The more committed this relationship gets the bigger sense of ownership this man will feel. You will see less of the nice nice guy. More sulking, likely anger. It will be your fault never his. You will be faced with a choice continue to disappoint/anger him or make yourself smaller to fit in with his image of what you should be like. When you obey him you will be rewarded with nice boyfriend, but not for long there will be more hoops to jump through.

You don't need this there are many nice guys out there who don't need to make their girlfriend subservient to feel like a man.

blacksax · 20/09/2024 22:19

He is controlling what you look like, what you wear, what you say, your attitude towards him, what you do, where you go, how you are allowed to talk to his friends, who you see, your friends, your opinions, everything. He's not your dad, he's not your boss, and he's not your jailer.

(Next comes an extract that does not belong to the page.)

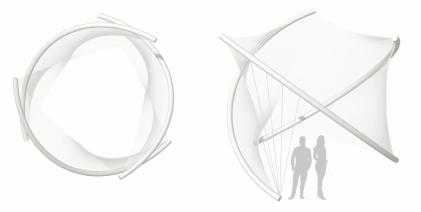
Figure 8: Artistic impression of the designed pavilion, top view and side view.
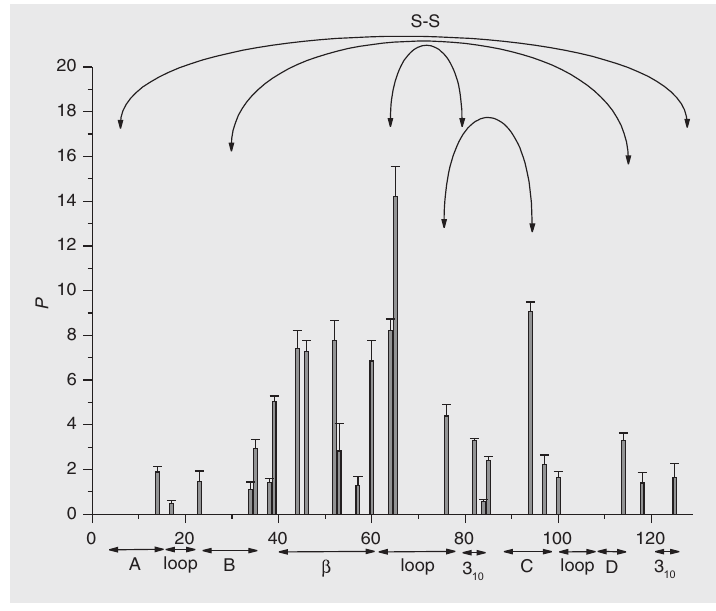
Figure 2. Protection factors, P , for the heat-induced transient state of hen egg white lysozyme as a function of residue number. Secondary structure elements are indi- cated at the bottom: “A-D” denote the four α -helices, “ß” the ß-sheet and “loop” the loop-regions. “3 10 ” denotes the 3 10 -helices and “S-S” cross-linked cysteine residues. The transient state exhibits residual secondary structure with highest P -factors found at the cross-linked cysteines C64 and C94 as well as in the three-stranded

This is 100% abuse, and he is managing to do it when you are not even living together, so imagine what it would be like if you were?

You are not his property. There is no reason for you to be confused about this. You are a fully-fledged adult and you are allowed to do, wear, think, behave and say whatever you want, when you want to. Heck, you can even go out on your own!

Don't put up with this shit a second longer. Dump the bastard.

Catoo · 20/09/2024 23:26

LTB as safely as you can.
Be very clear and not in person. Don’t try to be friends. Complete block no contact.
He will escalate.

XChrome · 20/09/2024 23:45

There's no hope here. He's insanely posessive, which is always a red flag for abuse. There is coercive control, which is definitely abusive and will only get worse with time. He a also has incredibly sexist attitudes, doesn't respect you and doesn't listen.
Dump this twat forthwith.

XChrome · 20/09/2024 23:46

OpalSpirit · 20/09/2024 20:16

I mean, your post is basically laying out exactly the process abusive men go through to slowly remove your independence, boundaries and increase your reliance on his approval and the happy times when they come round (will be less frequent as time goes on).

Read again as if your best friend posted and offer yourself the same advice you would give them.

I promise if you stay with him he will have you nicely trained within a couple of years and you won’t be independent, you won’t have any banter left in you and you won’t even know who ‘you’ is anymore.

Truly hope you get rid of this worm and go and enjoy your life l.

B.I.N.G.O!

ThisOchreLemur · 20/09/2024 23:51

Elisabeth3468 · 20/09/2024 19:58

He's a narcissist- research the personality type.
You aren't gonna change him but he will make you think you can.
His behaviour is not acceptable, he is abusive. Hopefully you have the strength to leave him before it gets worse.
These kind of relationships can escalate very quickly and I'm talking from experience.
They usually come off as the charmer and very intense to begin with as well so it's very easy to get lured in but they soon show their true colours.

+1

blacksax · 21/09/2024 00:00

Please @Boggl listen to what everyone is telling you on here, there is lots of good advice and we want you to be you. Not his twisted version of you, but the real you. Make the break, because otherwise you will become a shadow of your former self, and lose all sense of your own self-worth.

People have been in this situation before you, and can see all to clearly what is happening. Don't let him destroy you.

Boggl · 21/09/2024 08:25

Thankyou everyone your responses have been amazing!! You have confirmed what I knew deep down and what I need to do 💕

A few people said about not knowing mine and his ages. I am 31 he is 35.